Records provided below:
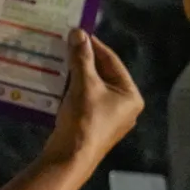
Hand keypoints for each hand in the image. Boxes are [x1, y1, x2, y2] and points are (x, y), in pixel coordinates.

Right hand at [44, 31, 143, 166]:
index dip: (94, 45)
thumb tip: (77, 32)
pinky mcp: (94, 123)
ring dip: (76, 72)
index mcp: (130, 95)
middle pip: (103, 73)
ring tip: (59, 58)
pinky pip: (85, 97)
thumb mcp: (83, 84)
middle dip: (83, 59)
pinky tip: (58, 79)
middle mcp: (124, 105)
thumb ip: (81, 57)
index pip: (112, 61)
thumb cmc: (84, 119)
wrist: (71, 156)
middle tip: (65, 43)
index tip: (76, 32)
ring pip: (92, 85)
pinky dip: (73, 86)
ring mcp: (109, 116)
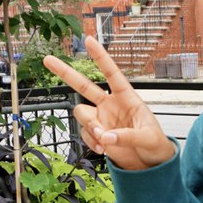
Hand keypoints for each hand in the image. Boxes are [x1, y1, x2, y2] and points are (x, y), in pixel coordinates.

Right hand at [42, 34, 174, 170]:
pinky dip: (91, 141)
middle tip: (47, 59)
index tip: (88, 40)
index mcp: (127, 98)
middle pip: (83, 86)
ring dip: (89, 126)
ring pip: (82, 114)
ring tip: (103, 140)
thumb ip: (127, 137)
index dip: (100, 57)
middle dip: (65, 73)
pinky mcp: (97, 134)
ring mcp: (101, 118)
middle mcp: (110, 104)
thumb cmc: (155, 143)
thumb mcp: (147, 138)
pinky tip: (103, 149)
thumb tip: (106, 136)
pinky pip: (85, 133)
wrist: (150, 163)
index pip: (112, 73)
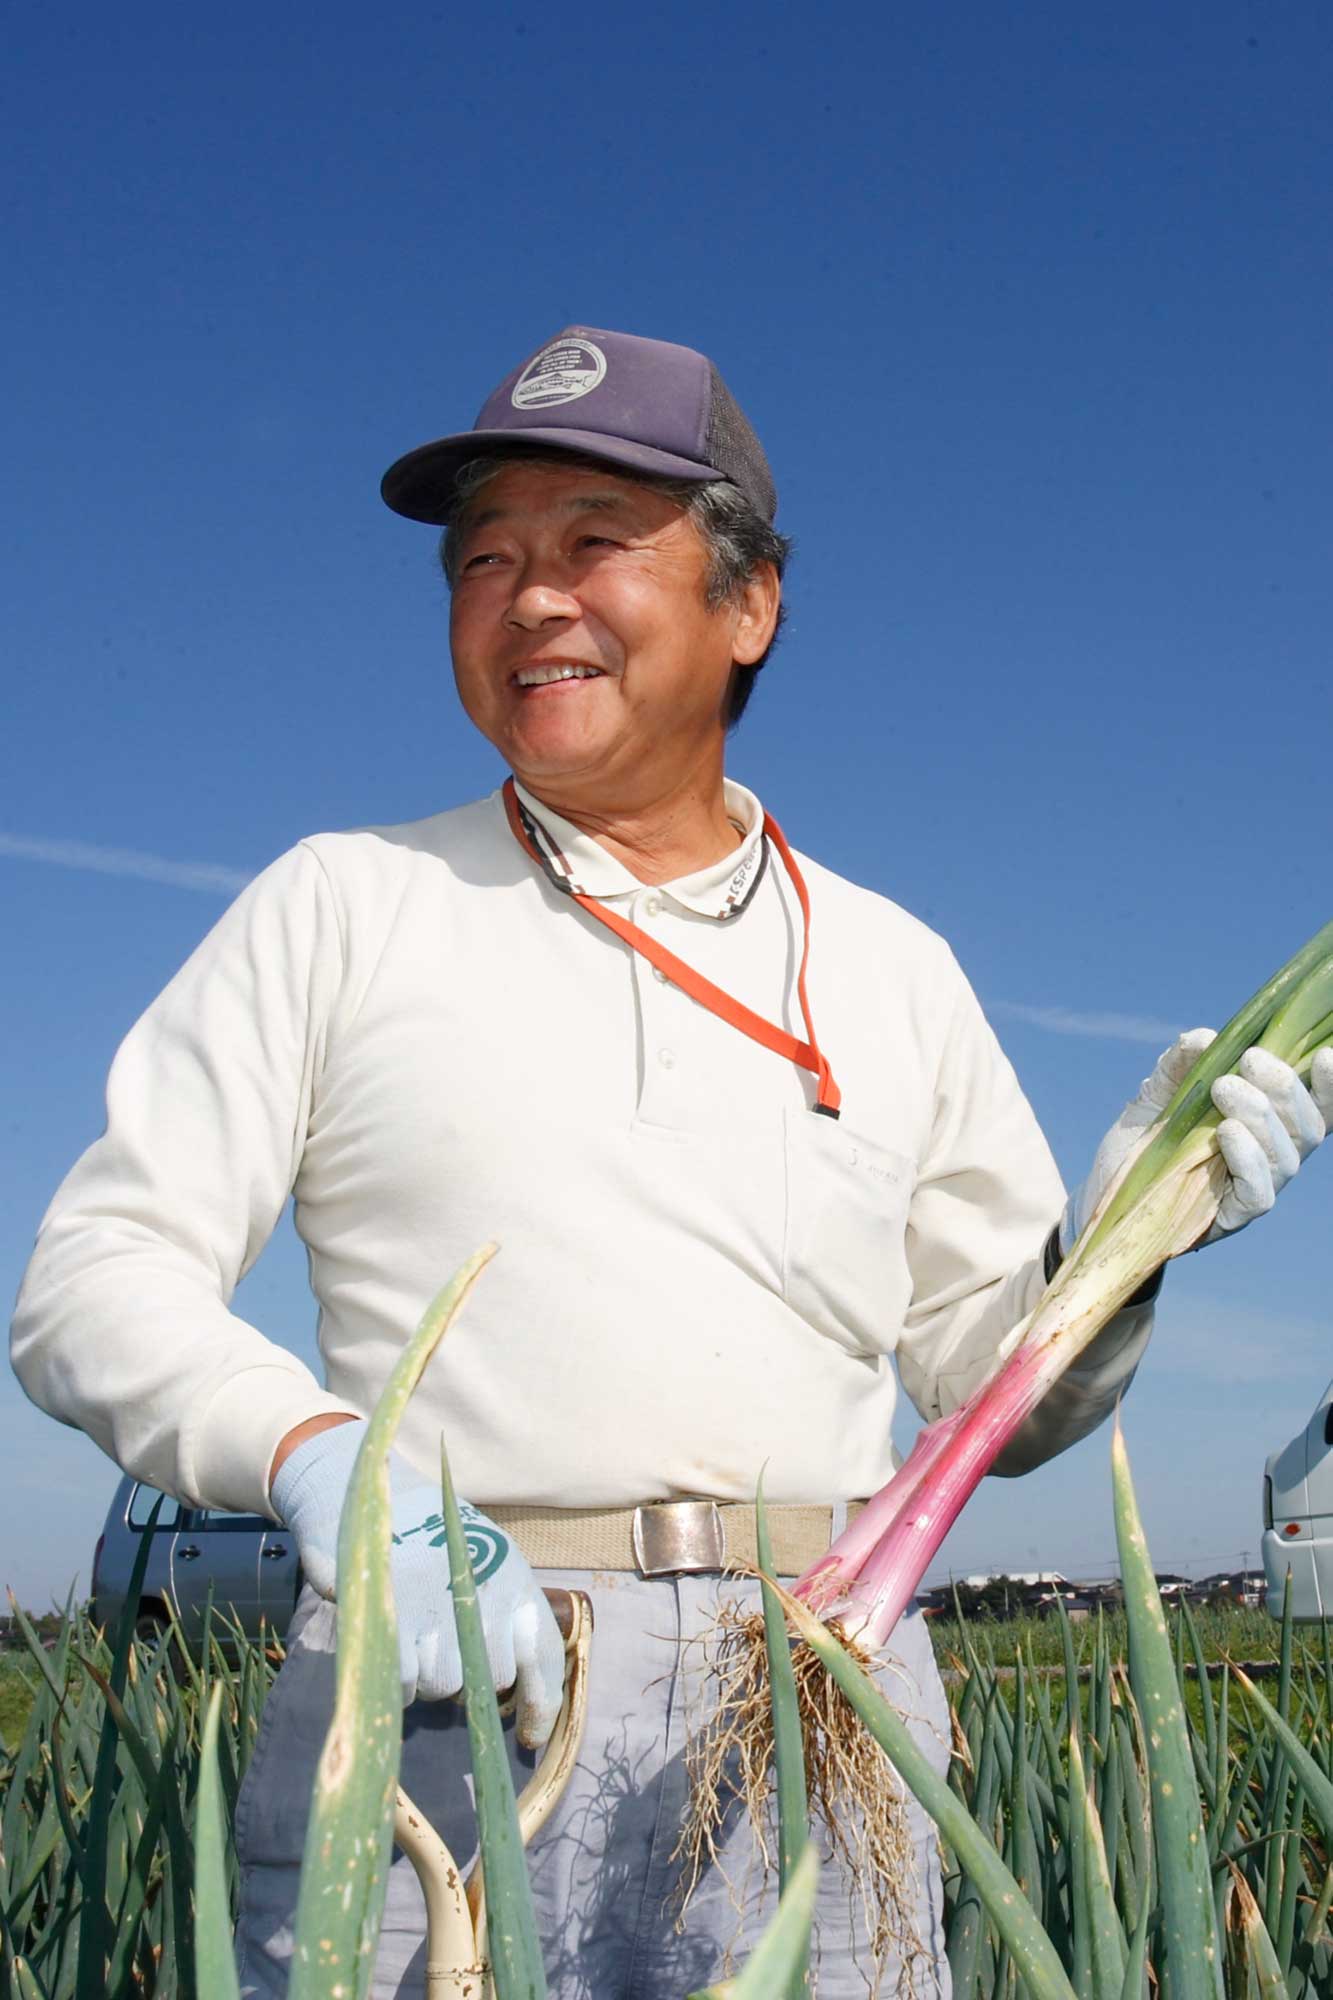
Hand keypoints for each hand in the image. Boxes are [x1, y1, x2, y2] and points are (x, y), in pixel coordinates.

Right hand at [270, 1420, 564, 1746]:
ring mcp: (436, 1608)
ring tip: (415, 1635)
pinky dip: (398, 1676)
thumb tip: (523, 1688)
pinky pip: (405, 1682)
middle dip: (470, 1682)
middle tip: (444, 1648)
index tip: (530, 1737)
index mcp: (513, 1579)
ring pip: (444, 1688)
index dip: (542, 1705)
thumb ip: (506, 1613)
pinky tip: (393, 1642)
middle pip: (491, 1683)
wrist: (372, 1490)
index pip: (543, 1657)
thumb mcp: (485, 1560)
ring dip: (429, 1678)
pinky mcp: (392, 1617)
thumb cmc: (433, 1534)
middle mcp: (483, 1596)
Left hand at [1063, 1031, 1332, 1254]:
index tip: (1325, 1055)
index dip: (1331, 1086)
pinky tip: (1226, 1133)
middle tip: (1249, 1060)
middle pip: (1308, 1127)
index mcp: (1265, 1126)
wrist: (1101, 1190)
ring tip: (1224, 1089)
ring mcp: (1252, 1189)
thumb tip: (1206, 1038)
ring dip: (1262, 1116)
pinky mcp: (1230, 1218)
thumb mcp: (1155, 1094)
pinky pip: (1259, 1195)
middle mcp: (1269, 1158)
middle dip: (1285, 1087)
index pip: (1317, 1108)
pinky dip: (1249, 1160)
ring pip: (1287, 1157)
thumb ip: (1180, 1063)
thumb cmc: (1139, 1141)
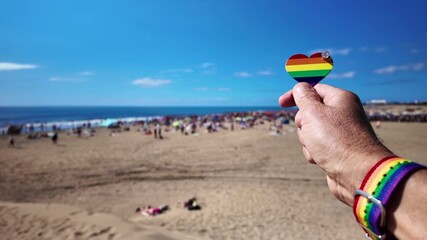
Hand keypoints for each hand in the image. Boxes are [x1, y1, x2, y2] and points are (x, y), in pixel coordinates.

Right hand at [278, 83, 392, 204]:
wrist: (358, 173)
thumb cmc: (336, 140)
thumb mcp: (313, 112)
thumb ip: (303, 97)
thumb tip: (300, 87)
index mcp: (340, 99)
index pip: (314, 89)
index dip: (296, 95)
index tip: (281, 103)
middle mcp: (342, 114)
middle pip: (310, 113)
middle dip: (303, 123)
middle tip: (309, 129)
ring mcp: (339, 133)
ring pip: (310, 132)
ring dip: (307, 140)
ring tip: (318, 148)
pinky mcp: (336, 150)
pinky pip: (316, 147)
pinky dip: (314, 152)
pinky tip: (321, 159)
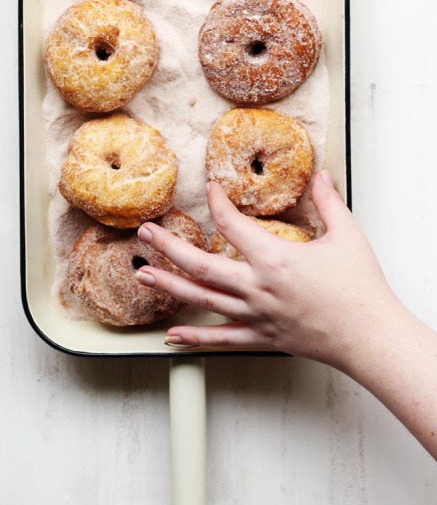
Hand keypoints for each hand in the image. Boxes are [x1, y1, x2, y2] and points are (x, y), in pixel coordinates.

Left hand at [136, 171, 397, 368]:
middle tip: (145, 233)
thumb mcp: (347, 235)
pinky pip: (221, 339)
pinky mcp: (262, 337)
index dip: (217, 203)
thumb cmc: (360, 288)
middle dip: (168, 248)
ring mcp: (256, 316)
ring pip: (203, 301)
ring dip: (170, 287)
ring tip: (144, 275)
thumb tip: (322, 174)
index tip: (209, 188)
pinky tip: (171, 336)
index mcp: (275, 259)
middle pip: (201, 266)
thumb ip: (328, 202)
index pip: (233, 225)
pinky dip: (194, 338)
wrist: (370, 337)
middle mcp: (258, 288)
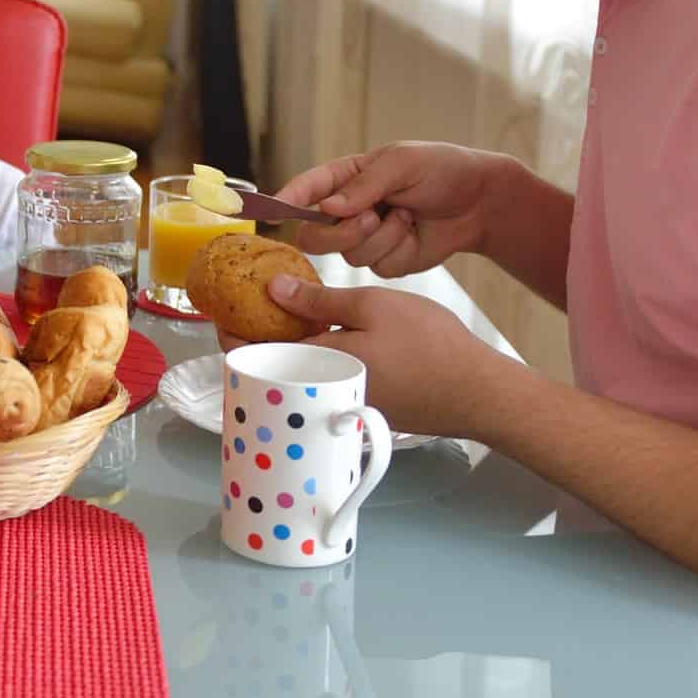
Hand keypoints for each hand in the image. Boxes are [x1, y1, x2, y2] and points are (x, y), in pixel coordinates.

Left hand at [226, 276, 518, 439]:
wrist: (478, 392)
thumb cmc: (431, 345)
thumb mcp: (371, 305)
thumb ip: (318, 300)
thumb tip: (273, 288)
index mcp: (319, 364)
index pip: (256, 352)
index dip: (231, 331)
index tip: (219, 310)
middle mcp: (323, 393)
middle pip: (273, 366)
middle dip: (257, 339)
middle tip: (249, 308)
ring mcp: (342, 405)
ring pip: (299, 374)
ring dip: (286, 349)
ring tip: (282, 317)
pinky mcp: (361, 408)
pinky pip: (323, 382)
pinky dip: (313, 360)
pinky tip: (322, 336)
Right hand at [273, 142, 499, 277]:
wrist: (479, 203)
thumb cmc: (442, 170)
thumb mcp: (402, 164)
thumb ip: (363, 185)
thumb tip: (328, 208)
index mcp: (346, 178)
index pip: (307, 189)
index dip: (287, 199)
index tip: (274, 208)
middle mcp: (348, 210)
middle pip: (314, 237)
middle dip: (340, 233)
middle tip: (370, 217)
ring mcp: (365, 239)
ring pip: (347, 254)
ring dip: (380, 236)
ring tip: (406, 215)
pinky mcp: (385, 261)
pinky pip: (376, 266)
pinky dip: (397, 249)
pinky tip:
End of Records provided.
The lines to copy exactly start with the line above that has "index pip: (543, 1657)" and go on through the line that has "middle mcp: (258, 288)"; please include both, add nothing else, and omit the pictures.

# Response area
index pip: (543, 1657)
thumb mcp: (485, 1560)
ring dip: (429, 1678)
pinky mcp: (392, 1617)
thumb cmc: (433, 1534)
middle mcp: (483, 1596)
Left hand at [1063, 1031, 1332, 1254]:
index tip: (1325, 1055)
index dip: (1331, 1086)
pinky tip: (1226, 1133)
middle tip: (1249, 1060)
middle pip: (1308, 1127)
index mcp: (1265, 1126)
wrist: (1101, 1190)
ring tip: (1224, 1089)
ring mcp: (1252, 1189)
thumb tip: (1206, 1038)
ring dip: (1262, 1116)
pinky mcp: (1230, 1218)
thumb mcp: (1155, 1094)
pinky pip: (1259, 1195)
middle mcp: (1269, 1158)
middle dip: (1285, 1087)
index pip: (1317, 1108)
pinky dip: (1249, 1160)
ring pip: (1287, 1157)
thumb ip: (1180, 1063)
thumb cmc: (1139, 1141)
Hand keypoints for each hand in the image. Boxes are [x1, y1, x2, y2] and points are (x, y), in pixel coordinates.

Right hand at [278, 83, 392, 204]:
wrist: (358, 173)
thumb cmc: (336, 140)
thumb mcp: (313, 112)
thumb ip: (303, 97)
thumb tip: (300, 87)
index mcp: (340, 99)
index pip: (314, 89)
index dip: (296, 95)
index tip: (281, 103)
middle mcp: (342, 114)
middle pip: (310, 113)
middle dip: (303, 123)
middle tip: (309, 129)
ring mcp: (339, 133)
ring pip: (310, 132)
ring dip: (307, 140)
ring tip: (318, 148)
pinky mcp: (336, 150)
pinky pip: (316, 147)
pinky dip: (314, 152)
pinky tip: (321, 159)
Hand keypoints for each hand in the image. Boxes are [x1, y1, x2, y2] and points are (x, y), in pixel coordinates.

Left hand at [136, 171, 397, 368]:
middle tip: (145, 233)
thumb mcp: (347, 235)
pinky pip: (221, 339)
pinky mcp: (262, 337)
index dip: (217, 203)
thumb cmc: (360, 288)
middle dip: (168, 248)
ring mcp: (256, 316)
ring pip: (203, 301)
ring dip: (170, 287)
ring tip: (144, 275)
thumb tip: (322, 174)
index tip: (209, 188)
pinky tip: (171, 336)
index mcp: (275, 259)
middle pip: (201, 266)
thumb ip: (328, 202)
index pip: (233, 225)
pinky dip: (194, 338)
wrist: (370, 337)
middle mcp: (258, 288)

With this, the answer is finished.